Tommy Broughton opened his front door and saw Patrick Kelly standing before him with a face like thunder and the outline of a gun visible through his jacket.
‘Hello, Tommy. On your own, are you?’
‘Yeah. The old woman’s away on holiday with the kids. What’s wrong, Pat?’
Patrick walked into his house univited and grinned at him nastily.
‘I was hoping you could tell me that, mate.’
Tommy’s face paled. ‘I don’t know nothing, Pat, except the Filth was at the club with a warrant for your arrest. I tried to get in touch but you weren’t available so I assumed you had done a poodle. I was waiting till you contacted me.’
‘Which I have, Tommy. Haven’t I? Personally like.’ He walked through to Tommy’s lounge and sat down heavily.
‘By the way, Harwick phoned and left a message for you,’ Tommy told him. ‘He’s still trying, whatever that means.’
Patrick nodded.
‘What’s that all about then, Pat?’
He looked at the man before him and sighed.

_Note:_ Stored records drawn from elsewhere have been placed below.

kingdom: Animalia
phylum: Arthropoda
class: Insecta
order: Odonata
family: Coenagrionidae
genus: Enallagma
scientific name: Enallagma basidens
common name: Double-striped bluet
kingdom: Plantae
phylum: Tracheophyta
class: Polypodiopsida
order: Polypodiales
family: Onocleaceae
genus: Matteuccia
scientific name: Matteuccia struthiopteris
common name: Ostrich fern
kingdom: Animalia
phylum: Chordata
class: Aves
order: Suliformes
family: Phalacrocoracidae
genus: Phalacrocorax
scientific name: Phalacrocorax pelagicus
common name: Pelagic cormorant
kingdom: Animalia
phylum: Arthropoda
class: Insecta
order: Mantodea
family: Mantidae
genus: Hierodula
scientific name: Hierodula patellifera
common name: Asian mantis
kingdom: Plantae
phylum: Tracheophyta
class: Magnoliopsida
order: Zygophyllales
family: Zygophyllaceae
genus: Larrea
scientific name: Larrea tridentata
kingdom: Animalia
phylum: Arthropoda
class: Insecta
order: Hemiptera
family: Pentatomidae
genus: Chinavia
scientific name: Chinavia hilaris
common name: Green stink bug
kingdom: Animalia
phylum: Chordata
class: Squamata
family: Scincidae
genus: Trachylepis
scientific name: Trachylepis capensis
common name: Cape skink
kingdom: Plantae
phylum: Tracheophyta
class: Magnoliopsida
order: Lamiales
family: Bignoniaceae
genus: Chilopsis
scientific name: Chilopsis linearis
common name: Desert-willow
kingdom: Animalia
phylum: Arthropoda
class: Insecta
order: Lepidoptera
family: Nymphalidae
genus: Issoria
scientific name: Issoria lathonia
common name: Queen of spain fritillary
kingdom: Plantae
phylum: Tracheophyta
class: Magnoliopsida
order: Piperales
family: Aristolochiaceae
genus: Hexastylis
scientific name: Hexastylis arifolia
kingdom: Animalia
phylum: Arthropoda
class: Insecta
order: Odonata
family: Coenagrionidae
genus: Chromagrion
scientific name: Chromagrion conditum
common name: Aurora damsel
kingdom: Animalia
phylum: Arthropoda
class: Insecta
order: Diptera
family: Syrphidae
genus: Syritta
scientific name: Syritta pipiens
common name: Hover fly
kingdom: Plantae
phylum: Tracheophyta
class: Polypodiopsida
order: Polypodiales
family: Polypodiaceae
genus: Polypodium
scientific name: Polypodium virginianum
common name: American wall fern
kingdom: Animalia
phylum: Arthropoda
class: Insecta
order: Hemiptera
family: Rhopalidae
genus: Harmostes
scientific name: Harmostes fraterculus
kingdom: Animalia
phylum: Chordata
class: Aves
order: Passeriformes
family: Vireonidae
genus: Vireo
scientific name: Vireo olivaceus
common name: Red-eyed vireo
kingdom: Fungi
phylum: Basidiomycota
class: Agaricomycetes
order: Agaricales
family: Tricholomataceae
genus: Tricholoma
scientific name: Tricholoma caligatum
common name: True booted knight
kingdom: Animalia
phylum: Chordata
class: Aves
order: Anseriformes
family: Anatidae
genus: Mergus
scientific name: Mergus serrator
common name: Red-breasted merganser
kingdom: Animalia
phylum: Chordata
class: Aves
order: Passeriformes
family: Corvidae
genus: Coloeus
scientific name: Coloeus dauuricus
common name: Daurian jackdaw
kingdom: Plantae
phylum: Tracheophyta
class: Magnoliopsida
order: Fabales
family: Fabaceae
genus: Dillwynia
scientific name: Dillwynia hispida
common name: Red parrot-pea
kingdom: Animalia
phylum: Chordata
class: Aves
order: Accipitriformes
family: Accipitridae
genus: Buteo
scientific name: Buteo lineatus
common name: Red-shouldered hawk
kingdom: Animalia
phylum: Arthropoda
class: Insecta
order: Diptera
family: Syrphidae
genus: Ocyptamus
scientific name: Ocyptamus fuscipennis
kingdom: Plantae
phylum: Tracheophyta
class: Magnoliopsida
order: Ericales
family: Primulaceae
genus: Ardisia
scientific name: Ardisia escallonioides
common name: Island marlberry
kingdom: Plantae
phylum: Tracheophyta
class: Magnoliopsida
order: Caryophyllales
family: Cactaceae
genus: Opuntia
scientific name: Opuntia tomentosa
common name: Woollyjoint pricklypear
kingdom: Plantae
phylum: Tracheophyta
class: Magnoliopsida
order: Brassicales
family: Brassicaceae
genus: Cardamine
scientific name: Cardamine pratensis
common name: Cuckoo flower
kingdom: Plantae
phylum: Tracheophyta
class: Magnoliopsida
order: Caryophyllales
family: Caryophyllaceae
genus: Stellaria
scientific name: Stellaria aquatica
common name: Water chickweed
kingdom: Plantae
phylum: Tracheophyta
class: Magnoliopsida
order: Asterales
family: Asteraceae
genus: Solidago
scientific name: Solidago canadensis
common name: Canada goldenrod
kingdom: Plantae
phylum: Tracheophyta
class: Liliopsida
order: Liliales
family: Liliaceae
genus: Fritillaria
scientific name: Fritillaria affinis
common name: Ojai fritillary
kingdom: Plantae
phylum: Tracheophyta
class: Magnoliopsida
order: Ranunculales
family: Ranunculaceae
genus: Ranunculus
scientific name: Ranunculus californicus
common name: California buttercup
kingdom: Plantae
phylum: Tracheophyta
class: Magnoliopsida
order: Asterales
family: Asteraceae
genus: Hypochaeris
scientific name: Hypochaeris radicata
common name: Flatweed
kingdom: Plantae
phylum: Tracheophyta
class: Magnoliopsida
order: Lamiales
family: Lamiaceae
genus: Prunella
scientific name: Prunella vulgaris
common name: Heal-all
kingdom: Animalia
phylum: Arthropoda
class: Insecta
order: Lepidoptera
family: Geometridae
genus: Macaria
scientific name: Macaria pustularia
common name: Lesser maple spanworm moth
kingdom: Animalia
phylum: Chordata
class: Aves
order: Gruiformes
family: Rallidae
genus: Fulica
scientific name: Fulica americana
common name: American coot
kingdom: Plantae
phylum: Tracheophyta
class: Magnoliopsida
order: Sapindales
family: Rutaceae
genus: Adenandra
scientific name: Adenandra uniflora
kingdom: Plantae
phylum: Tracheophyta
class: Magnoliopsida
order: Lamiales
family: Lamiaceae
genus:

‘Wouldn’t you like to know? Give you something to talk about, would it?’ Then, taking the gun out of his jacket, he pointed it at his former friend and colleague. ‘You have exactly five minutes to tell me what is going on with Boris the
Russian spider and Duggan and now me. Now think long and hard before you open your trap because I have guessed most of it, Tommy, and I want the whole truth, not the edited version. Are we both clear on that?’
Tommy nodded. He was in big trouble and he knew it. He had sent his wife and kids away for a holiday because he was scared, caught up in things that went right over his head. Now Patrick Kelly wanted answers and he had to give them. Either way he was a dead man.
Duggan had made it all sound so easy and so lucrative. Patrick had been the proverbial sleeping partner. He had known nothing of what was going on at the club. Now, though, he had woken up with a vengeance.
Tommy wondered briefly if Pat would kill him in his front room. His wife would go ballistic if he did. It had just been decorated.
Kate looked at the photographs and shook her head wonderingly. Kerry Alston must have been mad if she’d thought she could get away with this. She threw them on to her desk in disgust.
‘Get her out of the cell and into an interview room - now. And get her social worker back, and her brief. She’s going to need them.’
Kate had marvelled at a woman who could be so calm and collected while her small child was missing. But after looking at the photographs she wondered if Kerry had known exactly where her child was all along.
She pressed her eyes with her hands, rubbing at them viciously. Every day her job seemed to teach her a little bit more about the human ability to destroy whatever was good and innocent. It depressed her, and made her more determined to stamp out all the badness she could. But she had a feeling she was fighting a losing battle.
Mary Parkes was sitting with her father on the settee at home. She was feeling jubilant. She had talked herself out of trouble once more. As her mother eyed them sideways Mary ignored her as if she was beneath her notice.